Start of Data supplied

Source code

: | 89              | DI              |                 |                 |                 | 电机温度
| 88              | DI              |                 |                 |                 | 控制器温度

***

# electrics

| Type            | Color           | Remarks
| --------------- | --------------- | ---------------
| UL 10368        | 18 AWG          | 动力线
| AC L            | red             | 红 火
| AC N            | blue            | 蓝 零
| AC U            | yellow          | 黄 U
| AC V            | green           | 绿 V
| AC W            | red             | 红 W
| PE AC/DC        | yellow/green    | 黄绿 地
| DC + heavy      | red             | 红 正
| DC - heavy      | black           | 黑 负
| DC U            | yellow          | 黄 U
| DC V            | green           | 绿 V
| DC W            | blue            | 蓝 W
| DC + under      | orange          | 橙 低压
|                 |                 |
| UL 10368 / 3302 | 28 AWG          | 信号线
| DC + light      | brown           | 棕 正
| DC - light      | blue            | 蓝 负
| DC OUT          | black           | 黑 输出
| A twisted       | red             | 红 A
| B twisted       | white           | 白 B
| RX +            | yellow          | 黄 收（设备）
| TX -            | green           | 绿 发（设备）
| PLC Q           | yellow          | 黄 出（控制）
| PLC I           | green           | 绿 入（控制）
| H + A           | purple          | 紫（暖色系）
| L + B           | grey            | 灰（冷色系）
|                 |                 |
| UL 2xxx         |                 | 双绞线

End of Data supplied

Identify every line in the source text above that contains the string "green", and copy each of those lines in full.

| AC V            | green           | 绿 V
| PE AC/DC        | yellow/green    | 黄绿 地
| DC V            | green           | 绿 V
| TX -            | green           | 绿 发（设备）
| PLC I           | green           | 绿 入（控制）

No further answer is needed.